Recombinant Cynomolgus IFNA8 protein, a member of the interferon alpha family, has a range of applications in research and potential therapeutics. This protein is known for its role in the immune response, particularly in antiviral activities. It is produced by macrophages and stimulates the production of enzymes that are key in the innate immune response to viruses and other pathogens.

In terms of applications, IFNA8 is used in various research areas, including the study of immune system responses to viral infections, the investigation of its role in cancer immunosurveillance, and the exploration of its potential as a therapeutic agent in conditions like hepatitis and certain types of cancer. The protein's ability to modulate immune responses makes it a valuable tool in understanding and potentially treating diseases where the immune system plays a critical role.
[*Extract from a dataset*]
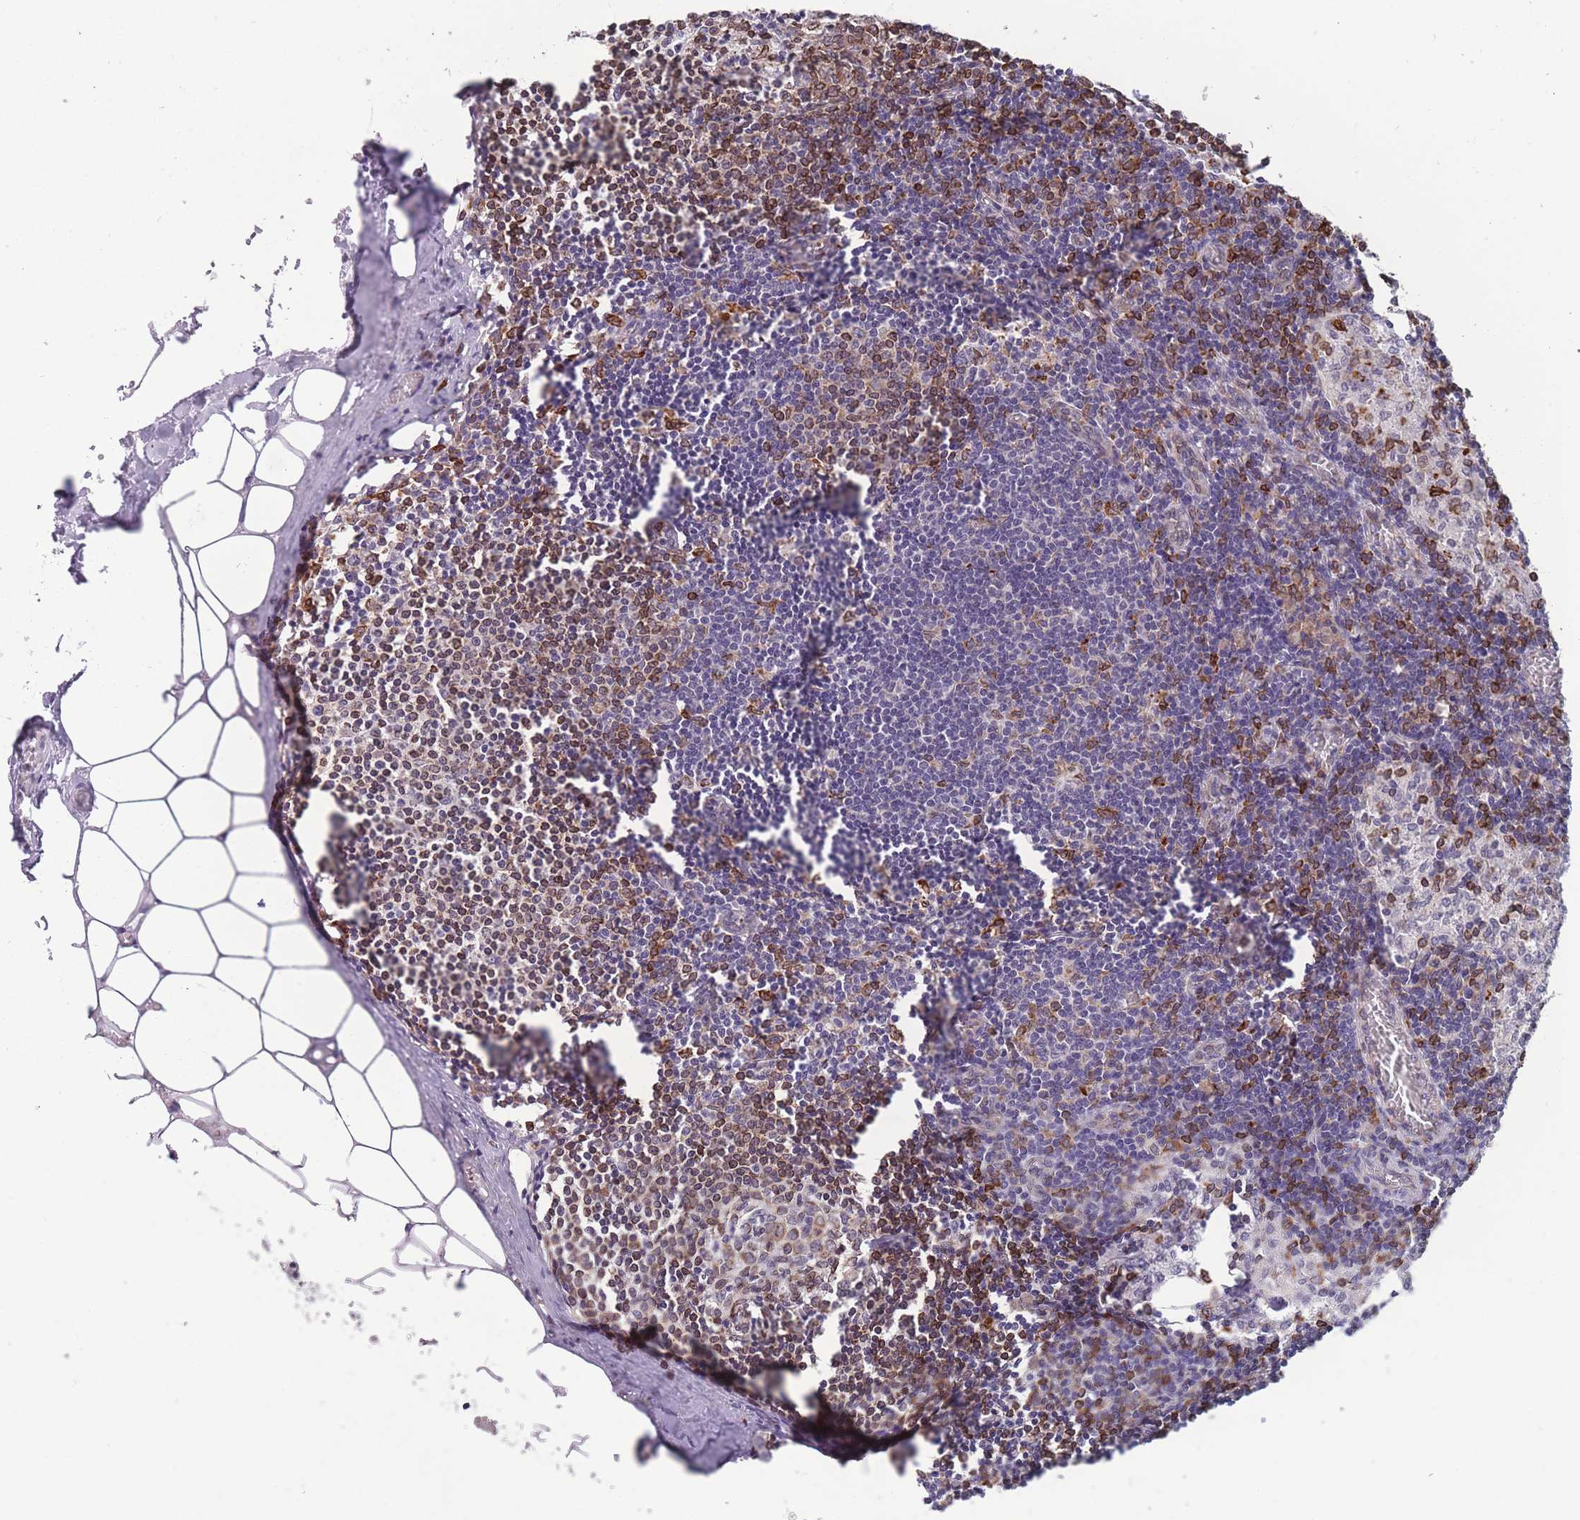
{"staining": {"intensity": "moderate", "quantity": ">75%", "location": "cytoplasmic/membranous"}, "tissue": "lymph node", "cell_type": "Germinal center cells", "image_type": "normal", "snomed": [{"axis": "morphology", "description": "Normal tissue, NOS"}, {"axis": "topography", "description": "Lymph node"}], "caption": "Immunohistochemistry (IHC) histopathology image of unremarkable lymph node: human lymph node stained using immunohistochemistry shows medium levels of moderate protein expression localized specifically in the cytoplasmic/membranous of germinal center cells, appearing as a cytoplasmic/membranous brown color.", "gene": "TMEM121", "patient": {"sex": "female", "age": 42}}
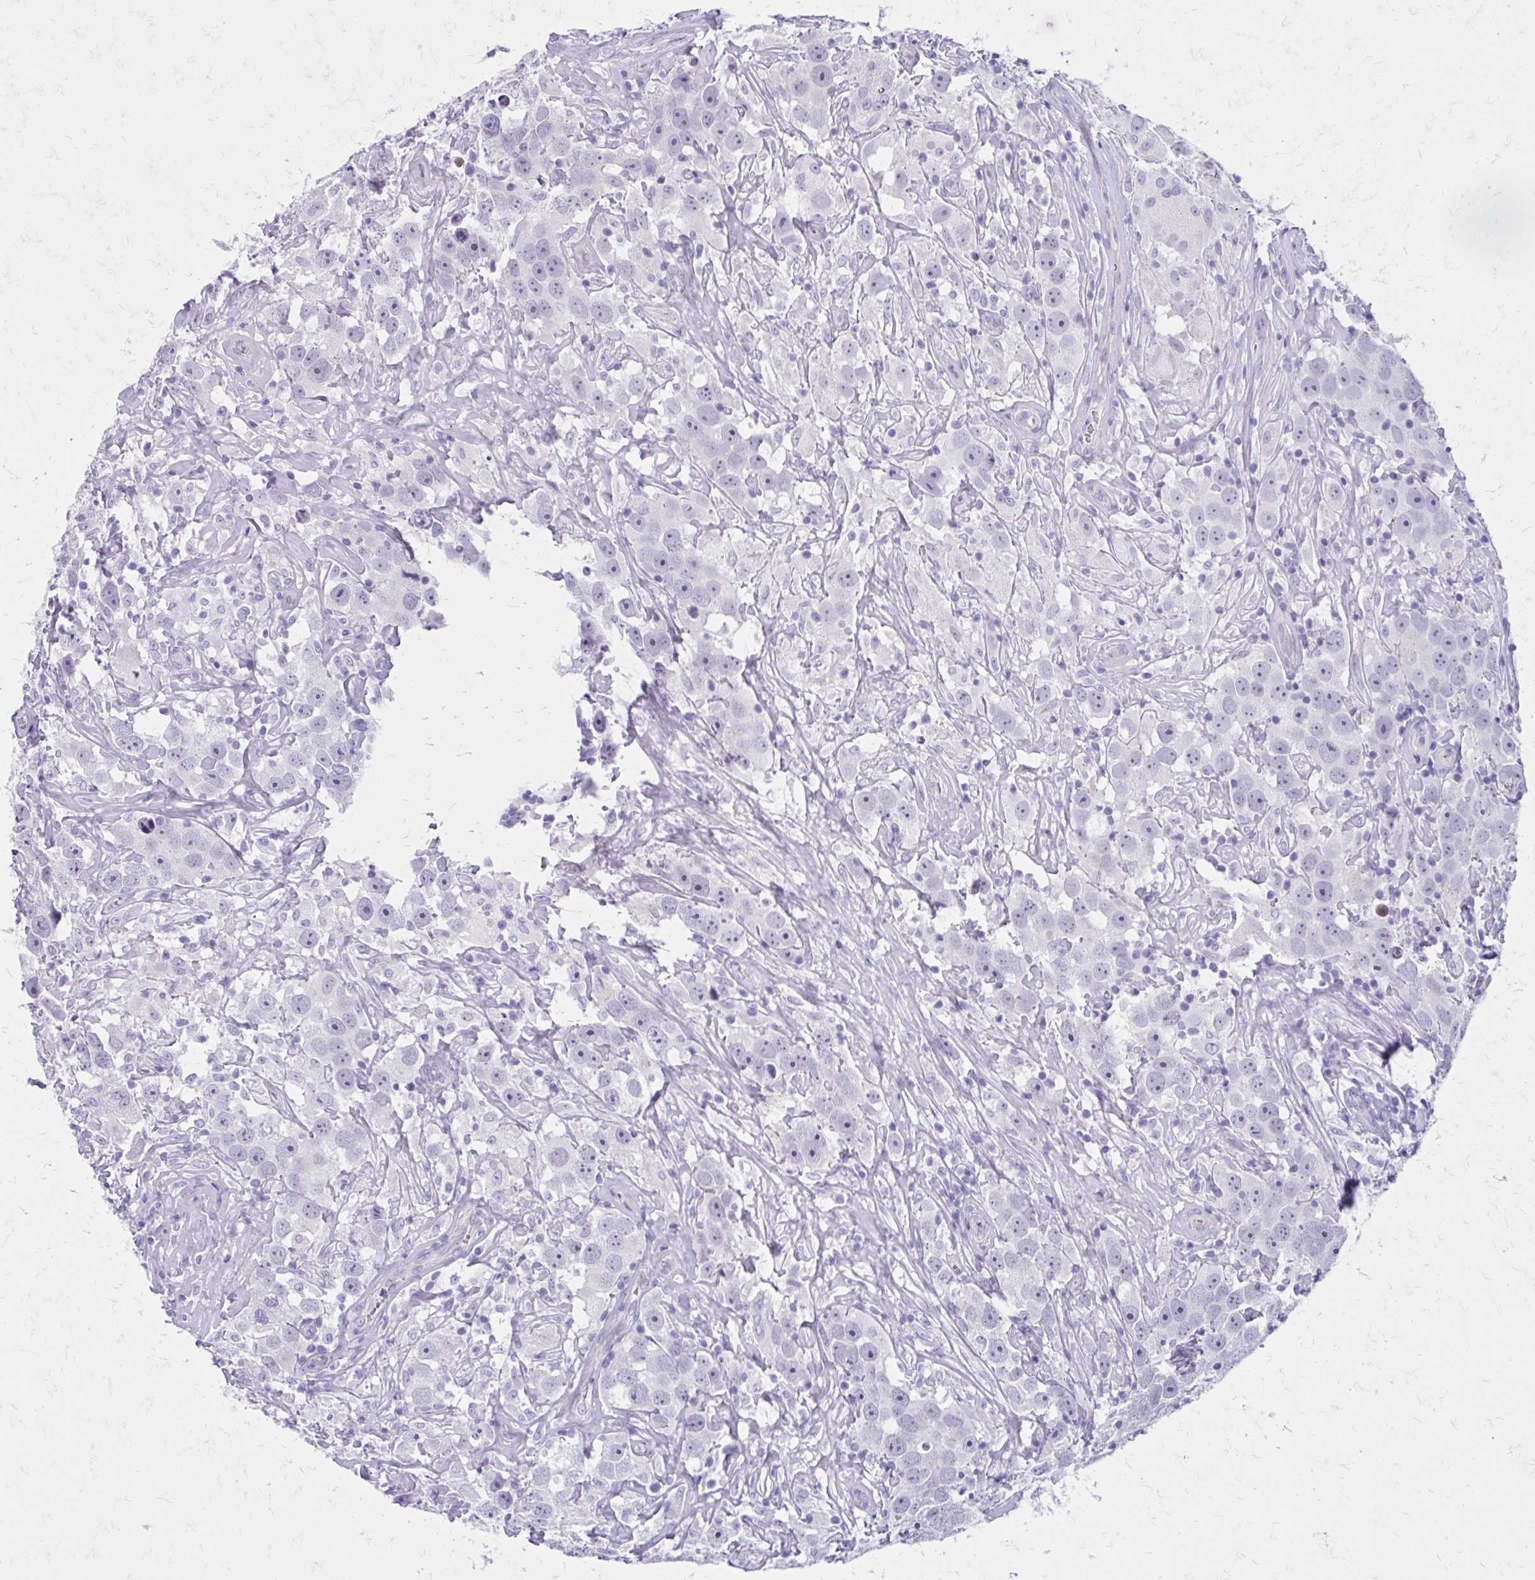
{"staining": {"intensity": "negative", "quantity": "none", "location": "none"}, "tissue": "testis cancer", "cell_type": "Tumor cells", "image_type": "cancer", "snomed": [{"axis": "morphology", "description": "Seminoma, NOS"}, {"axis": "topography", "description": "Testis"}], "caption": "This micrograph is of testis cancer (seminoma) stained with immunohistochemistry (IHC) to label a protein in brown with the nuclei are counter-stained blue. There is no positivity in tumor cells. (Brightfield microscopy of DAB IHC at high magnification).", "gene": "LCN15", "patient": {"sex": "male", "age": 49}}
Furthermore, IFNA8 has been implicated in the regulation of glucose levels and immune reactions, suggesting its potential use in metabolic disorders and autoimmune diseases. The protein's activity in these areas is currently a subject of active research, with the goal of developing new therapeutic strategies that leverage the body's natural interferon response to combat disease.

In summary, recombinant Cynomolgus IFNA8 protein is a versatile molecule with significant applications in immunological research, antiviral therapy, and the modulation of immune responses, making it an important asset in the field of biomedicine.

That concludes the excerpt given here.